WORK INSTRUCTION
Should the listing contain images, exclude them; give the rest again exactly.

INFORMATION SUPPLIED
******

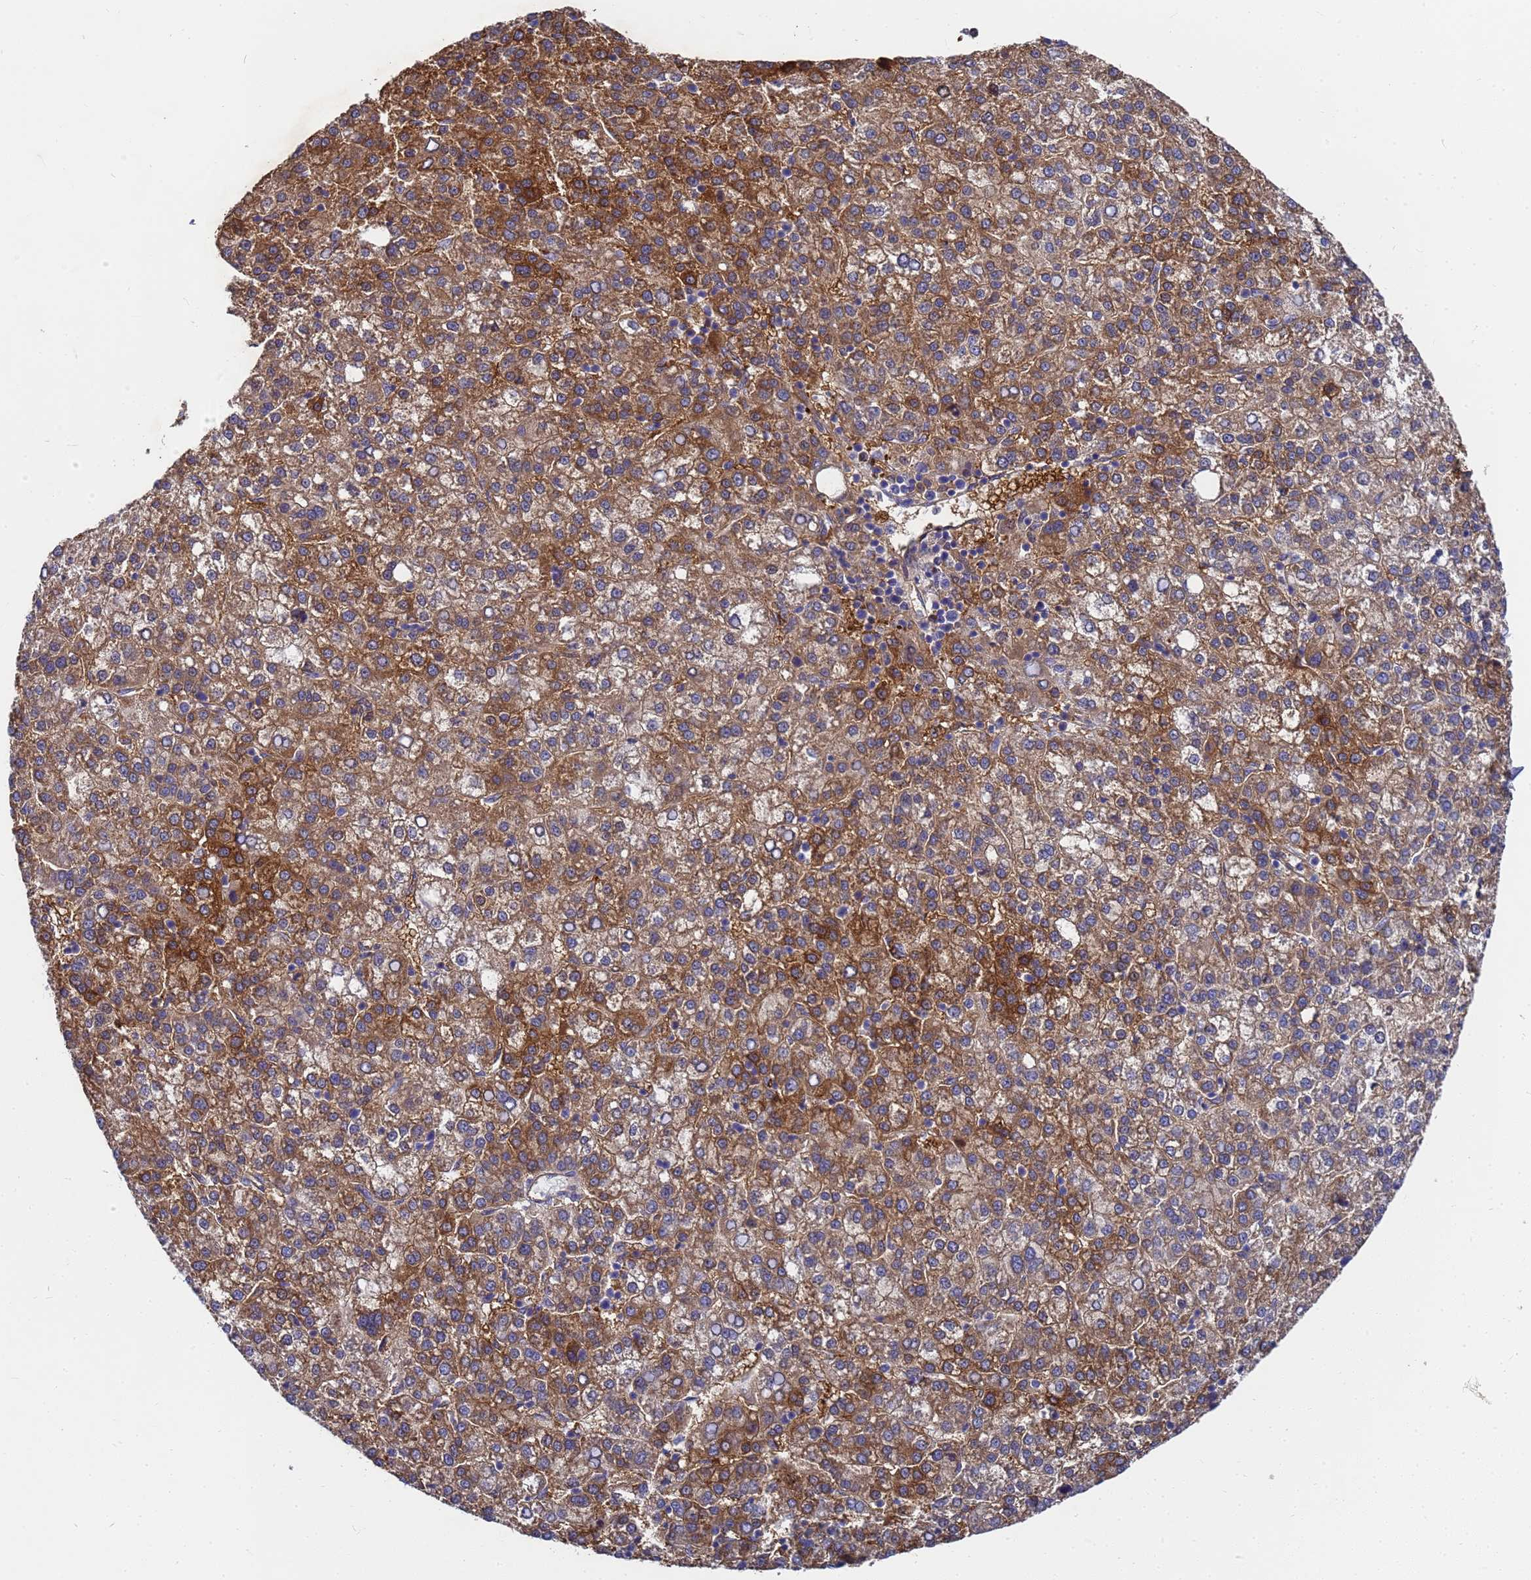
{"staining": {"intensity": "moderate", "quantity": "25%-75%", "location": "cytoplasmic/membranous"}, "tissue": "liver cancer", "cell_type": "Tumor cells", "image_type": "cancer", "snomed": [{"axis": "morphology", "description": "Carcinoma, Hepatocellular, NOS"}, {"axis": "topography", "description": "Liver"}], "caption": "A high-resolution micrograph shows immunohistochemistry staining of liver hepatocellular carcinoma, which demonstrates moderate cytoplasmic/membranous positivity in approximately 25%-75% of tumor cells.", "gene": "SLC35E2B", "patient": {"sex": "female", "age": 58}}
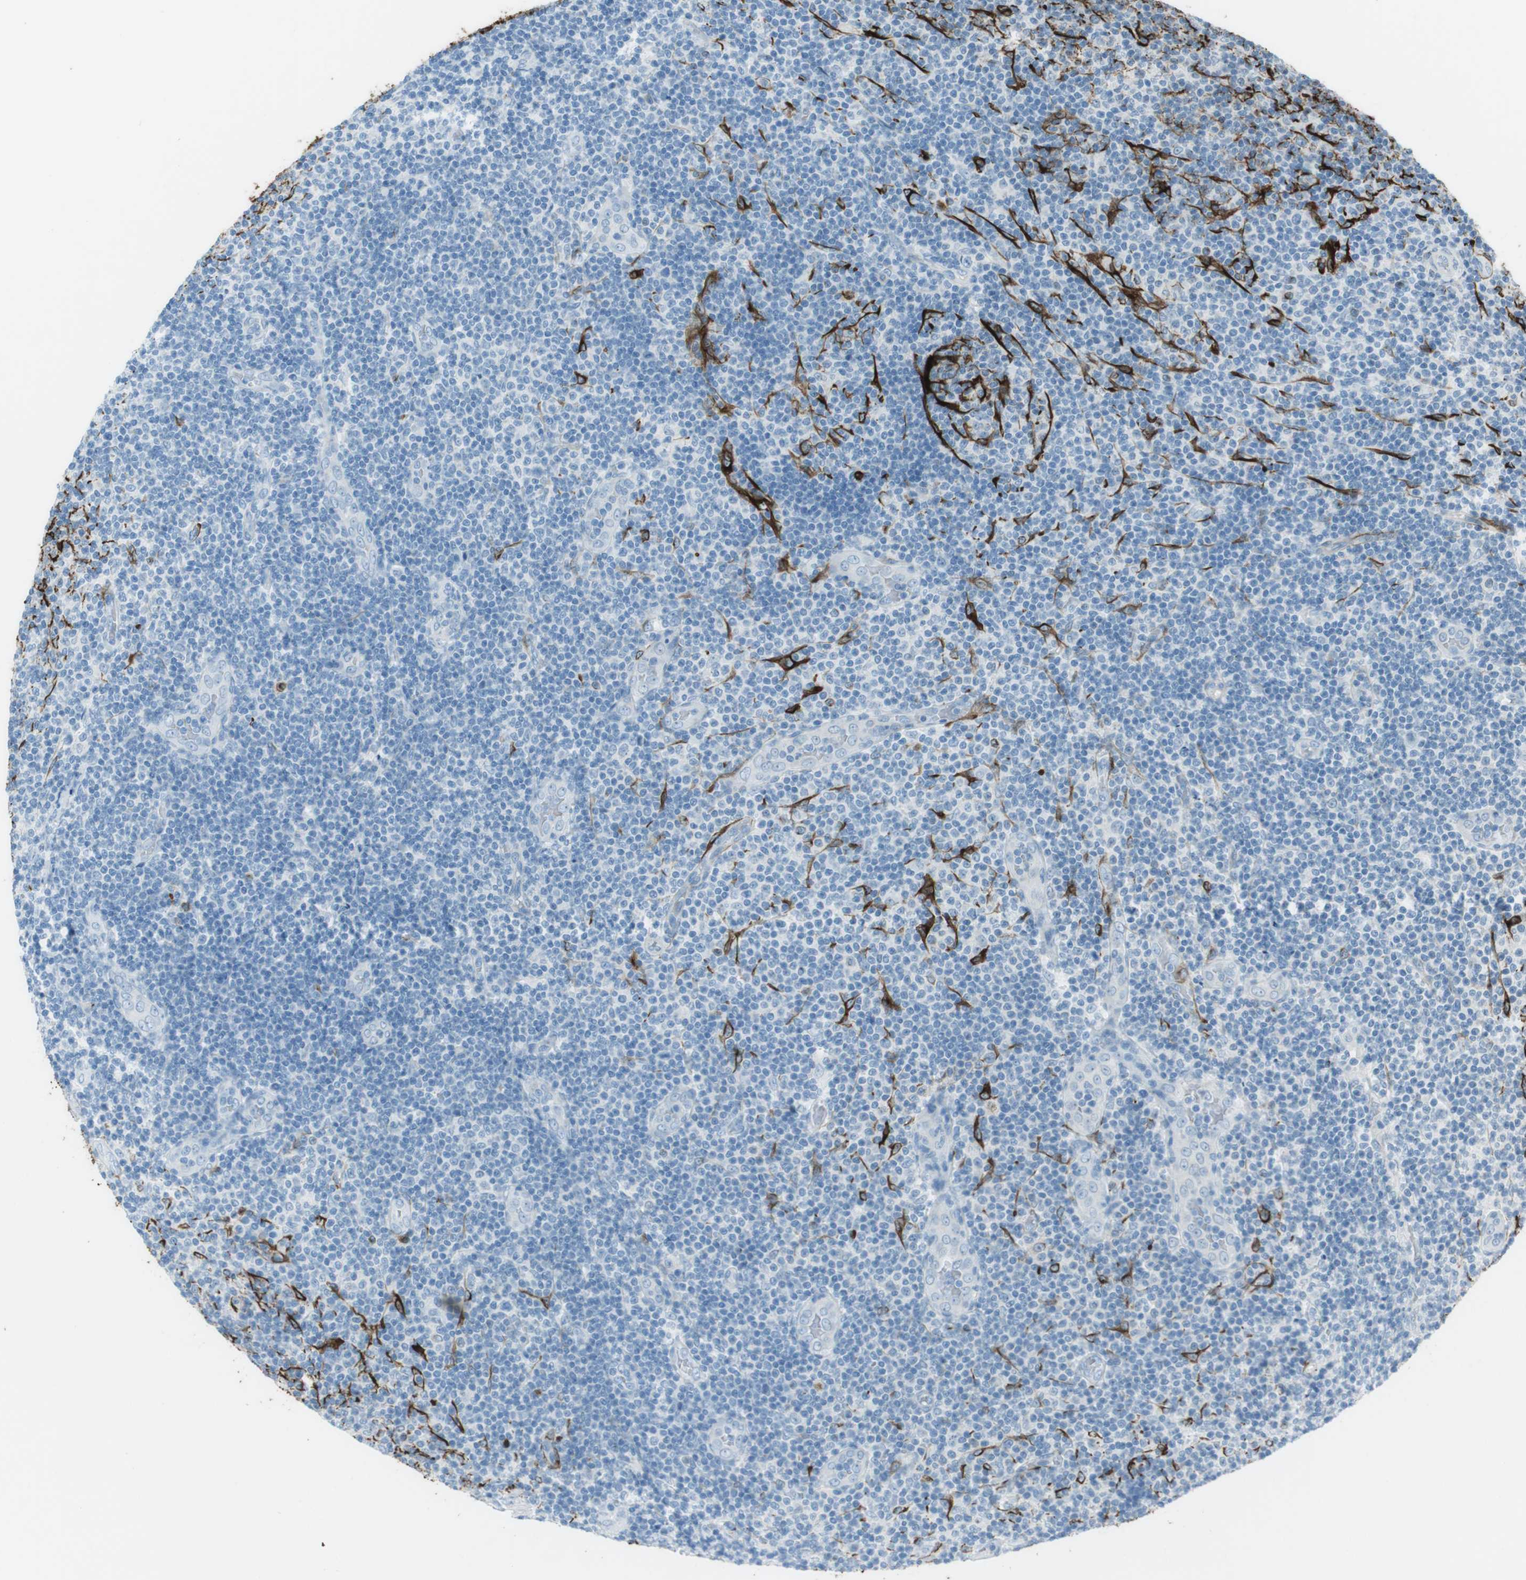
{"staining": {"intensity": "negative", "quantity": "none", "location": "none"}, "tissue": "lymphoma", "cell_type": "Tumor cells", "image_type": "cancer", "snomed": [{"axis": "morphology", "description": "Malignant lymphoma, non-Hodgkin's type, Low grade"}, {"axis": "topography", "description": "Lymph node"}], "caption": "Low-grade malignant lymphoma, non-Hodgkin's type was stained to show a protein in brown. There is no significant staining in tumor cells.", "gene": "TUBB2A", "patient": {"sex": "male", "age": 83}}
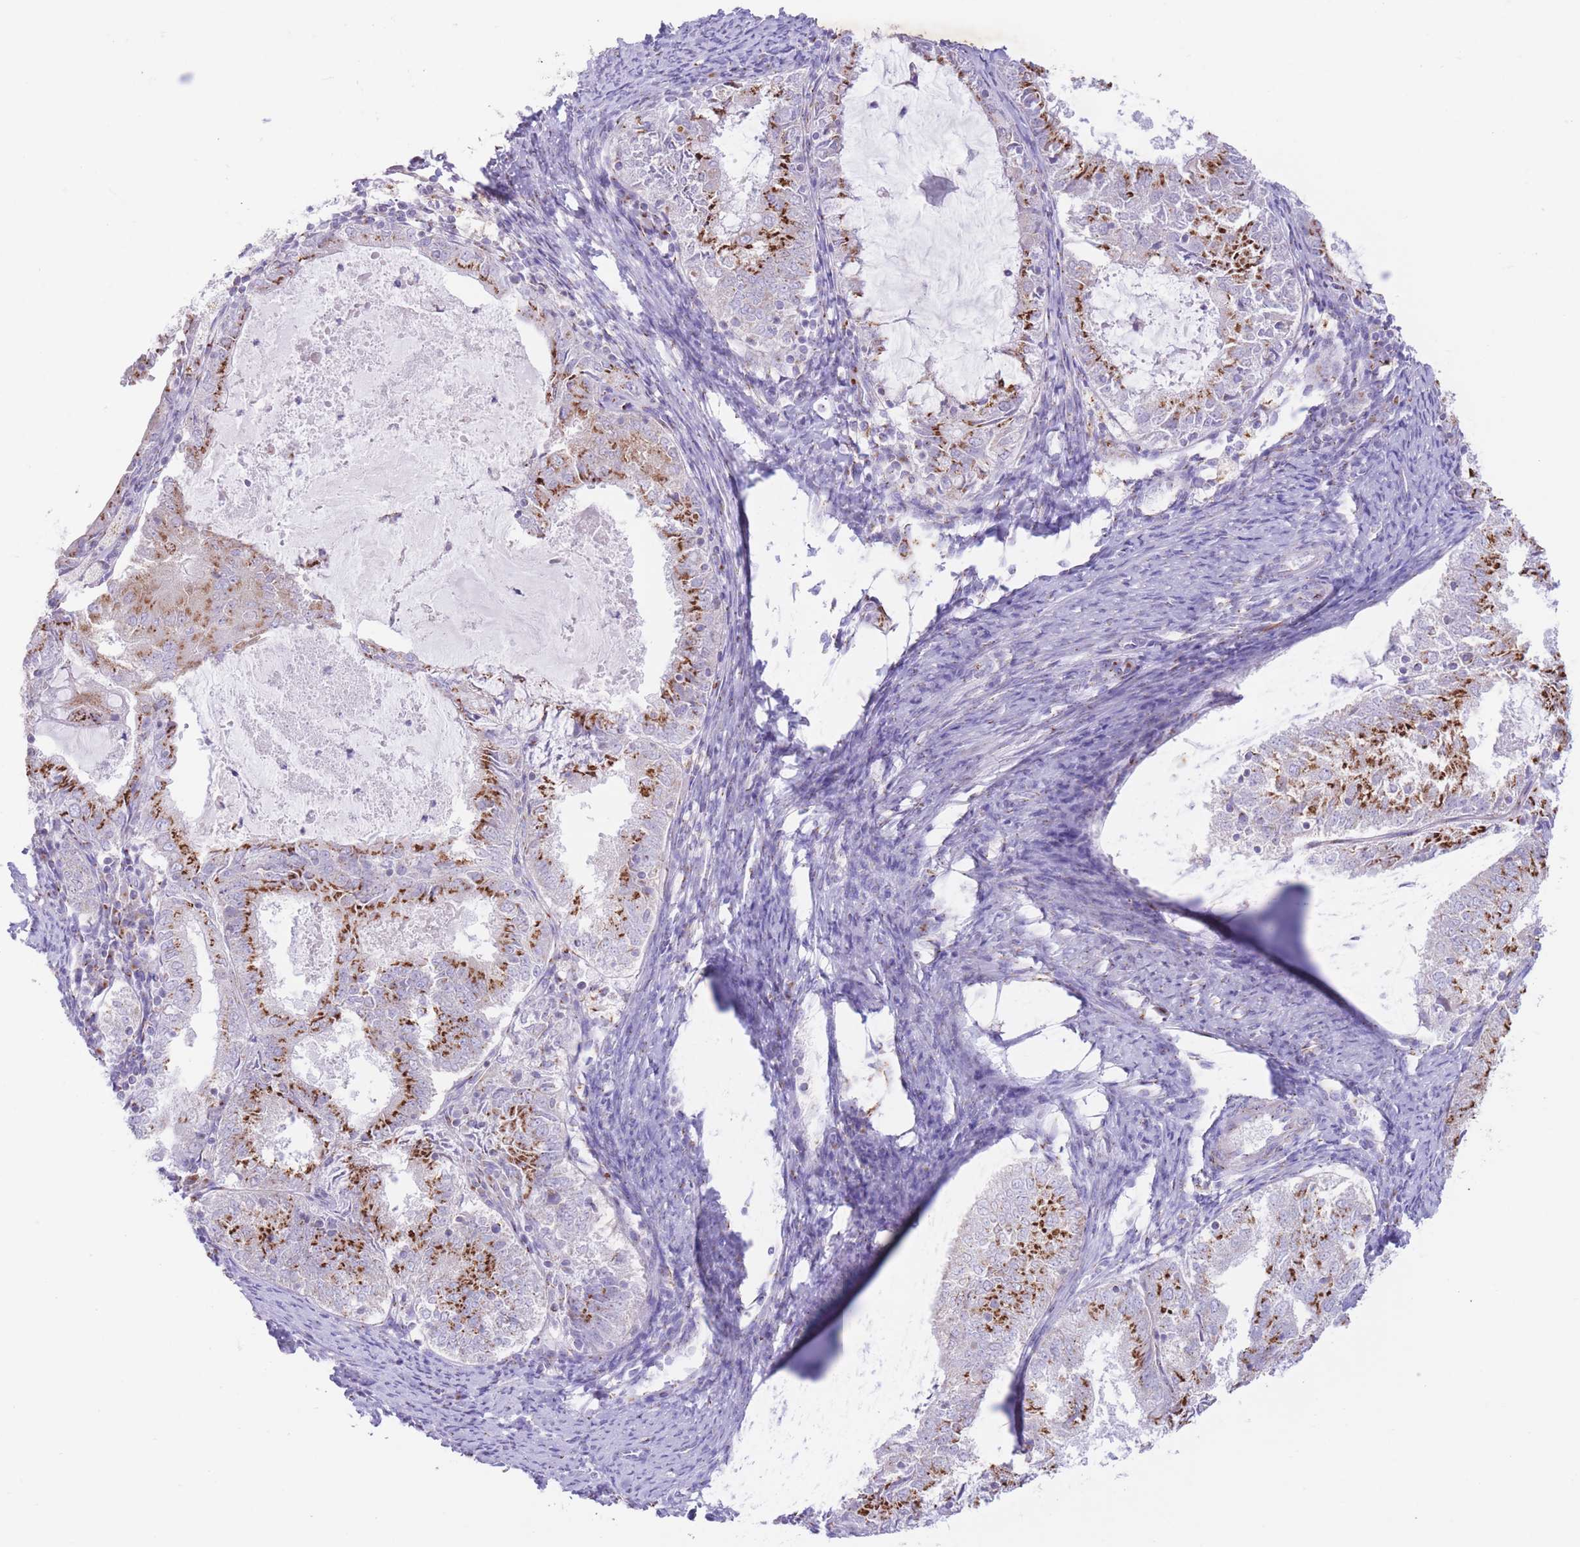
{"staining": {"intensity": "strong", "quantity": ">75%", "location": "cytoplasmic/membranous"}, "tissue": "endometrial cancer", "cell_type": "Tumor cells", "image_type": "cancer", "snomed": [{"axis": "morphology", "description": "Adenocarcinoma, NOS"}, {"axis": "topography", "description": "Endometrium"}], "caption": "The photomicrograph reveals immunohistochemical staining of endometrial cancer. There is strong cytoplasmic/membranous positivity is seen in approximately >75% of tumor cells.", "gene": "MPND", "patient": {"sex": "female", "age": 57}}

******

TASK RESPONSE
{"staining": {"intensity": "moderate", "quantity": "25%-75%", "location": "cytoplasmic/membranous"}, "tissue": "liver cancer", "cell_type": "Tumor cells", "image_type": "cancer", "snomed": [{"axis": "morphology", "description": "Carcinoma, Hepatocellular, NOS"}, {"axis": "topography", "description": "Liver"}], "caption": "A high-resolution micrograph shows immunohistochemistry staining of liver hepatocellular carcinoma, which demonstrates moderate cytoplasmic/membranous positivity in approximately 25%-75% of tumor cells.", "gene": "SLC35E2B", "patient": {"sex": "female", "age": 58}}
{"staining": {"intensity": "negative", "quantity": "none", "location": "none"}, "tissue": "lymphoma", "cell_type": "Tumor cells", "image_type": "cancer", "snomed": [{"axis": "morphology", "description": "Malignant lymphoma, non-Hodgkin's type, Low grade"}, {"axis": "topography", "description": "Lymph node"}], "caption": "Low-grade malignant lymphoma, non-Hodgkin's type was stained to show a protein in brown. There is no significant staining in tumor cells.", "gene": "TUBB2A", "patient": {"sex": "male", "age": 83}}
{"staining": {"intensity": "strong", "quantity": ">75%", "location": "cytoplasmic/membranous"}, "tissue": "endometrial cancer", "cell_type": "Tumor cells", "image_type": "cancer", "snomed": [{"axis": "morphology", "description": "Adenocarcinoma, NOS"}, {"axis": "topography", "description": "Endometrium"}], "caption": "The photomicrograph reveals immunohistochemical staining of endometrial cancer. There is strong cytoplasmic/membranous positivity is seen in approximately >75% of tumor cells.", "gene": "MPND", "patient": {"sex": "female", "age": 57}}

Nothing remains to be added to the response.